Findings from a 2014 study that tracked over 80,000 students found that children who significantly improved their fitness over a 5-year period enhanced their academic performance compared to children whose fitness levels did not change.”
During the week of the 4th to the 8th March Sport for Business, as part of a partnership with the PExpo will run a series of features on programmes that are bringing sport and fitness into schools.
“I think continuous surveillance of cardiorespiratory fitness should be mandatory in secondary school.”
“The Irish Life Health Schools’ Fitness Challenge is core to our values of early health intervention and encouraging people to live a long and healthy life,” said Liz Rowen, Head of Marketing at Irish Life Health.
“It has been proven that health behaviours adopted in your teenage years reflects directly on how fit and healthy you are later in life which is why we are so passionate about this programme.”

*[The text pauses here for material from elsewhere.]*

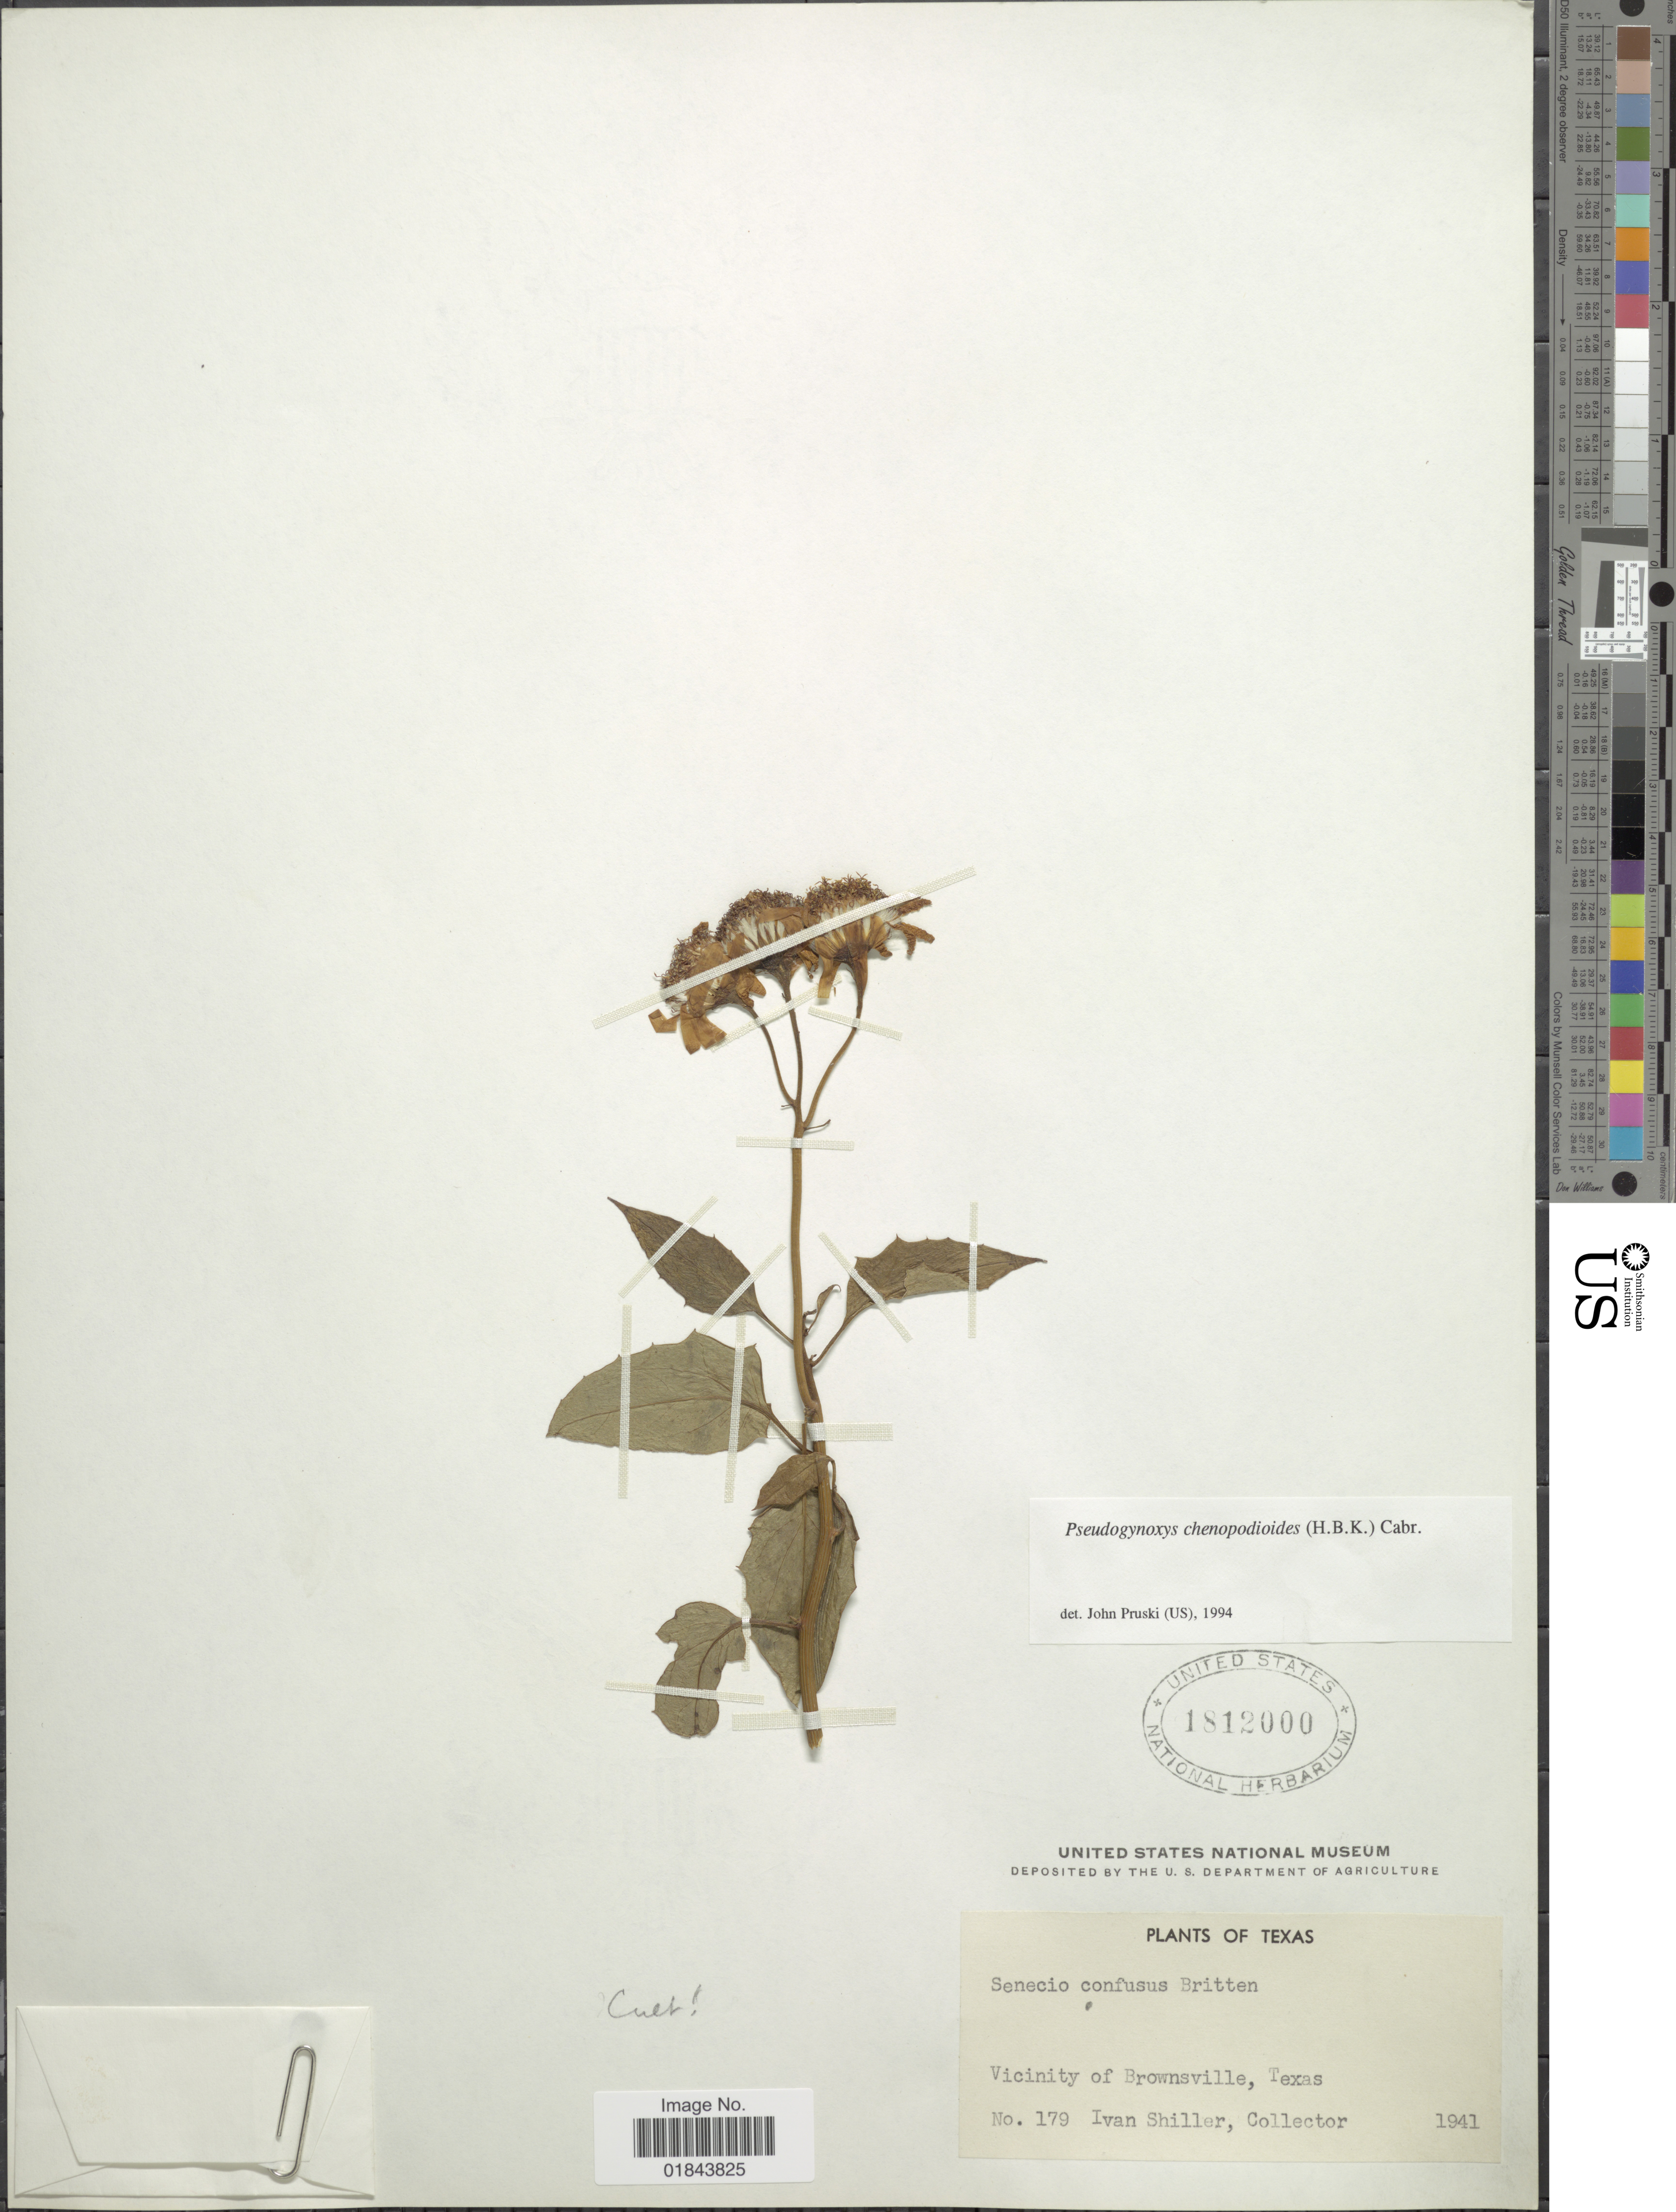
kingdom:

We are proud to be working with DCU for the 8th year to help encourage children to incorporate fitness into their everyday routines.”
The schools which improved their average fitness levels the most were announced today at an
award ceremony at Croke Park, attended by Irish Life Health ambassadors Thomas Barr, Mary-Kate
Slattery, Prof. Niall Moyna and Dr Sarah Kelly.
Gort Community School in Galway, Summerhill College in Sligo and Alexander College in Dublin were the three to show the greatest improvement while Coláiste Naomh Mhuire in Kildare was revealed to be the country’s fittest overall school.